Local Native-Owned Business Celebrates Return of Buffalo to the Northland

SAWYER, MN – “My great-great grandfather was Chief Buffalo, and I wrote a story about him for work about a year, maybe a year and a half ago, and after that I had a dream and he came to me and he said, “Bring back my namesake,” said David Wise, owner of Nature Wise.

Almost immediately after having that dream, David and his wife started the process of bringing buffalo back to the Fond du Lack Band of Lake Superior Chippewa. Last Friday, they were able to see all their hard work pay off, celebrating the arrival of 12 buffalo from a nature preserve in Nebraska. Organizations like The Nature Conservancy and Tanka Fund help make it possible for these animals to return to native lands after being on the brink of extinction 150 years ago.

“To think about having almost lost them many, many years ago to near extinction and now you get to actually look at them in your backyard. The buffalo is a magnificent animal that not only heals the land, heals the people, brings girth back to your economy, but it’s time for us to appreciate what was almost lost,” said Arnell Abold, business development director of Tanka Fund.

For thousands of years, buffalo provided food, clothing, and a way of life for indigenous people as they shared the land together. But, there is also another reason for them to celebrate these animals coming home to northern Minnesota.

“The buffalo is an ancestor for indigenous people, and there’s a cultural and spiritual connection there. And ideally that, that’s what we’re working to bring back – that connection for people, bring them back to the land, to our lives, to our economies,” said Abold.

At his Nature Wise Farm, David’s goals are to grow the herd into a self-sustaining population and to set up a mentorship program for native youth to learn about their ecology. He also hopes that the animal’s introduction into the local ecosystem will promote a return of some native plants.
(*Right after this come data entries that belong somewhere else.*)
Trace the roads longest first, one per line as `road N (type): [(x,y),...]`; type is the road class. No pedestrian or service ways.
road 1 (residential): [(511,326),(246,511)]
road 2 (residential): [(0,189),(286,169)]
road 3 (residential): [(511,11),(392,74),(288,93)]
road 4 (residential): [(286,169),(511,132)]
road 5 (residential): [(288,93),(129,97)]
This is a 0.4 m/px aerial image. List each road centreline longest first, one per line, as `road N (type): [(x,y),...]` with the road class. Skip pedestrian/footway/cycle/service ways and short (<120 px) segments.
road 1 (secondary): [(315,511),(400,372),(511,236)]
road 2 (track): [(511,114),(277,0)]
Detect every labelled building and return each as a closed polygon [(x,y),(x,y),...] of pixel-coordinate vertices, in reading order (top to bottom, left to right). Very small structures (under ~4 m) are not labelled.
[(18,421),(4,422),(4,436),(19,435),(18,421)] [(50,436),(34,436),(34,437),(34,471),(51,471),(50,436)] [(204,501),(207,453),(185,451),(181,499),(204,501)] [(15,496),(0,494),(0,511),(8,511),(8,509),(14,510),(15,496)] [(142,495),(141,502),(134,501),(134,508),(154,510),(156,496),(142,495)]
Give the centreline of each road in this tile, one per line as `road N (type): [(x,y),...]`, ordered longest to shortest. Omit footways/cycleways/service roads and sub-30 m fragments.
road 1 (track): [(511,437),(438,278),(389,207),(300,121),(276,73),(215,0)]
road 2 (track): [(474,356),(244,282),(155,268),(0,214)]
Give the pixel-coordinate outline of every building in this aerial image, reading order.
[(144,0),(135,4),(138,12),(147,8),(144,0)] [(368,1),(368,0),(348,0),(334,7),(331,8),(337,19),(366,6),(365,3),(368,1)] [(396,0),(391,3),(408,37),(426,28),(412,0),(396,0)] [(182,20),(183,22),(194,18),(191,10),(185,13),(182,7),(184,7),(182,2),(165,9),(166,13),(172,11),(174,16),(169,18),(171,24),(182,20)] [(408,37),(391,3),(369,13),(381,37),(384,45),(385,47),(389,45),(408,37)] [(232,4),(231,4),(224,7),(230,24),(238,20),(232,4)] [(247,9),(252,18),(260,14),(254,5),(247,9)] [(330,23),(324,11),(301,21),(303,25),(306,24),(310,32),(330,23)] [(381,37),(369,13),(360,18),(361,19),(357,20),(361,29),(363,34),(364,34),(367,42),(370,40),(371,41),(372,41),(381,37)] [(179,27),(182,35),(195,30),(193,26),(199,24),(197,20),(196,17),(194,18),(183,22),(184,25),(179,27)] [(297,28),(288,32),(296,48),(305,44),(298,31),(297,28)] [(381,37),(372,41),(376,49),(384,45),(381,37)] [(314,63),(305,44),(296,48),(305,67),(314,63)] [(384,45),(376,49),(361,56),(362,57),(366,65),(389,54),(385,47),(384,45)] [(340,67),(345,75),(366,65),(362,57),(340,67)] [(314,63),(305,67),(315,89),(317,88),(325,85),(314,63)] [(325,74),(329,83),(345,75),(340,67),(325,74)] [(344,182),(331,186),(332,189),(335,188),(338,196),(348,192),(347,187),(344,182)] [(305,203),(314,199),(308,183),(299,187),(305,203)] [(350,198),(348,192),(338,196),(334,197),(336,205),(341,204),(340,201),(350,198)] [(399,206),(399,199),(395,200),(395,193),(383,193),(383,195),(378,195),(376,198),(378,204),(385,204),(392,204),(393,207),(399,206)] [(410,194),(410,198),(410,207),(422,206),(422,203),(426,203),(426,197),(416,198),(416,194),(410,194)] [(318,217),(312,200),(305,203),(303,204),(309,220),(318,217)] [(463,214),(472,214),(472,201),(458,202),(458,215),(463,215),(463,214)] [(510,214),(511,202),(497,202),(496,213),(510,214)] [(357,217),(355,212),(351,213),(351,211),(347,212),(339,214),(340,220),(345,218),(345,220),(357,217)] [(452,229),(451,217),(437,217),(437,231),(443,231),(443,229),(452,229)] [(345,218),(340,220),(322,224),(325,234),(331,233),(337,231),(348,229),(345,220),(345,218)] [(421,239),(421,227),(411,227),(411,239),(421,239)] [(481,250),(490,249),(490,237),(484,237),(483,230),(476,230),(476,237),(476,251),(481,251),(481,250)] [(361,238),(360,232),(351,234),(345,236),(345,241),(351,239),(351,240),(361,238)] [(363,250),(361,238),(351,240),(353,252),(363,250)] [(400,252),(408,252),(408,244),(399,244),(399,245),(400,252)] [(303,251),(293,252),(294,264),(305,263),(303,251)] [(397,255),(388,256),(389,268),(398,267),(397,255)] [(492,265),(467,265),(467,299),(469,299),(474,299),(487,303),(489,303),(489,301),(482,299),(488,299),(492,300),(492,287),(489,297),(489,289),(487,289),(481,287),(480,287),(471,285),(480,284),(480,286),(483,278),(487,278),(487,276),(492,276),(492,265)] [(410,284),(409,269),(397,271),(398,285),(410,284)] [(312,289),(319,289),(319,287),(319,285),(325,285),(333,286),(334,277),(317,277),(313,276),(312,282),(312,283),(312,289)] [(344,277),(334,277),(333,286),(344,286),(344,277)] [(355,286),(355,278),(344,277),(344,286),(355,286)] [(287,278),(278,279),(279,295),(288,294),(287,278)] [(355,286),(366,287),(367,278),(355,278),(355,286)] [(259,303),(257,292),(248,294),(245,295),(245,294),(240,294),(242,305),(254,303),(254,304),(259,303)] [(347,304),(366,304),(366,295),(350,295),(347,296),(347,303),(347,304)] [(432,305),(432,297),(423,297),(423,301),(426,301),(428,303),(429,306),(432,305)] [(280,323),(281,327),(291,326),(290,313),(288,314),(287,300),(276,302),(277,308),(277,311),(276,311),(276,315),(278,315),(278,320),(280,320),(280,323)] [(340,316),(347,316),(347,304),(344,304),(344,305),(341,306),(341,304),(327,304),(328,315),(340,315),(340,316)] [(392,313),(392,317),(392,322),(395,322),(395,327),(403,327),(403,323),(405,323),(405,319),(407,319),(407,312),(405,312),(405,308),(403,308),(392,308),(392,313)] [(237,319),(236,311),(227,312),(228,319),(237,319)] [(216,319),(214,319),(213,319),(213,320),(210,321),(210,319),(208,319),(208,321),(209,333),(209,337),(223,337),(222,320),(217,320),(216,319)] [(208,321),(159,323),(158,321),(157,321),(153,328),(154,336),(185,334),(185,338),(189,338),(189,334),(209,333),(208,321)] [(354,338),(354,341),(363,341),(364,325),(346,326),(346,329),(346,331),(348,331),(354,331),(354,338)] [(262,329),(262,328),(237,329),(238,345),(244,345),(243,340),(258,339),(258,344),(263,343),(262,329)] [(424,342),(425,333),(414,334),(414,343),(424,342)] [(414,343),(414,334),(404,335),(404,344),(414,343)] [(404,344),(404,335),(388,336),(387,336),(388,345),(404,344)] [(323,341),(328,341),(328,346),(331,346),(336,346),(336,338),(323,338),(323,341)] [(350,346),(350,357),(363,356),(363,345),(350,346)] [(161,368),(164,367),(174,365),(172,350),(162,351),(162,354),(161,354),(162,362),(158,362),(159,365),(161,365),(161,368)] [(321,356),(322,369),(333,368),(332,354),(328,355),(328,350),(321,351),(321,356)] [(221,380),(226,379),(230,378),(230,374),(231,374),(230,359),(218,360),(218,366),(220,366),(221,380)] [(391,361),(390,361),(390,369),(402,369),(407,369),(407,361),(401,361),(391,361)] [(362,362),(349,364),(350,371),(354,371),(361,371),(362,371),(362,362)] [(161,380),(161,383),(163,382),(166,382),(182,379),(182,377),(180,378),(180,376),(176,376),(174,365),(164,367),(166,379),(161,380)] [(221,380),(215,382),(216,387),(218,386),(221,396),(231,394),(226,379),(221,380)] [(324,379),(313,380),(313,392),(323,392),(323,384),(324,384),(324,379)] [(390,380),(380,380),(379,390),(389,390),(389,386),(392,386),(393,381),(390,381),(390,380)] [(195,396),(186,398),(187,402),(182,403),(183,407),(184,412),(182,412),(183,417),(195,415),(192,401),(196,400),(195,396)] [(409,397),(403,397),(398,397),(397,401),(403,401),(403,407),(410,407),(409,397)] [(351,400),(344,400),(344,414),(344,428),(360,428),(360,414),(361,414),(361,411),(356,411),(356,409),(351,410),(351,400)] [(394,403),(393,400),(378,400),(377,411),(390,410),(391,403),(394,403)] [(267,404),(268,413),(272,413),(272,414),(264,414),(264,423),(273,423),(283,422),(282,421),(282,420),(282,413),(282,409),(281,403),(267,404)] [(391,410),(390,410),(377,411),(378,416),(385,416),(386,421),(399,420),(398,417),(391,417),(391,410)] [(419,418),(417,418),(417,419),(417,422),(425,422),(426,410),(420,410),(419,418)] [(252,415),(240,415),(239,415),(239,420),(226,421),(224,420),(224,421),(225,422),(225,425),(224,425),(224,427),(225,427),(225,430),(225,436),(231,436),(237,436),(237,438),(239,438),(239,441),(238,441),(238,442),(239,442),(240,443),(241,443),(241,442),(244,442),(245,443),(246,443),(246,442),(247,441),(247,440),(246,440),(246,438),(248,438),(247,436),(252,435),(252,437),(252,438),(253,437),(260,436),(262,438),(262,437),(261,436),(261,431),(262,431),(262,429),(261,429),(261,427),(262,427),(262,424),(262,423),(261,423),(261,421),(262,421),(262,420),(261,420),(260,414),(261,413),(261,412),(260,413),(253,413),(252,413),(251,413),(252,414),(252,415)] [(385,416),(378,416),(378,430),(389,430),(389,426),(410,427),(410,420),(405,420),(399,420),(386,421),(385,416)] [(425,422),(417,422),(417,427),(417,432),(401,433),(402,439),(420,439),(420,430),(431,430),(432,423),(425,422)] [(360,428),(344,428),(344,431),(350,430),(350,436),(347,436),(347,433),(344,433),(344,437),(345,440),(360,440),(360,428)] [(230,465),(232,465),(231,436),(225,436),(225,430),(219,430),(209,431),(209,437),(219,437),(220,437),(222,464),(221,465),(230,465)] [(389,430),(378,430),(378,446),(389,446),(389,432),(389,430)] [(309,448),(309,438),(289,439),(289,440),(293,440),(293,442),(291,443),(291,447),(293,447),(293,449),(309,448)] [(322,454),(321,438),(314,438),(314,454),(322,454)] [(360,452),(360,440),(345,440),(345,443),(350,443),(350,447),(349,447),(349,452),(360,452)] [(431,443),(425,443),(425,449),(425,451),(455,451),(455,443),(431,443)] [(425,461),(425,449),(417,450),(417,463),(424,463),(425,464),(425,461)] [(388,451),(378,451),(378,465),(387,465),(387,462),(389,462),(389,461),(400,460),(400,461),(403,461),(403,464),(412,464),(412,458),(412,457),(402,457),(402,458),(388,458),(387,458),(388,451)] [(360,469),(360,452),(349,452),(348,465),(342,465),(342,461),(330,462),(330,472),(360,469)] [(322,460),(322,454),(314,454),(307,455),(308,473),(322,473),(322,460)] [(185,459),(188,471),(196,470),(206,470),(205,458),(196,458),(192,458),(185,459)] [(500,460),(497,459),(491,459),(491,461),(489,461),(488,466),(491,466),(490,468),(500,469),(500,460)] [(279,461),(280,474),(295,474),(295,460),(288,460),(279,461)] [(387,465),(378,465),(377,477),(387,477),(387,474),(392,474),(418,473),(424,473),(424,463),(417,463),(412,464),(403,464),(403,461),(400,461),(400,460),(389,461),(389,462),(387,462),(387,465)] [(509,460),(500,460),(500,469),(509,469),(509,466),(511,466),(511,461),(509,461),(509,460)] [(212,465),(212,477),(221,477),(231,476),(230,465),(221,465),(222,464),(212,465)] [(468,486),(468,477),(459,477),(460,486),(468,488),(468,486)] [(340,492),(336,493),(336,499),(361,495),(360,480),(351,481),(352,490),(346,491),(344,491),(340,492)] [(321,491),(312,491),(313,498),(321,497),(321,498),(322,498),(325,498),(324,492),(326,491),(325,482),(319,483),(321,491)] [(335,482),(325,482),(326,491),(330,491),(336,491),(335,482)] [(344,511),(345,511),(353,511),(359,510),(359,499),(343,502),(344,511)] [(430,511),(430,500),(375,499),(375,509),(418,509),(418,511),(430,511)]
“Bison graze differently than cattle. They don’t graze the forage down so low, and when their hooves interact with the soil, they promote certain kinds of plants to grow,” said Wise

The buffalo are currently being held in a smaller corral where they will be while acclimating to their new home.  After a few days they will be able to enjoy a much larger 20 acre field. David hopes to expand both the size of the field and the herd in the coming years.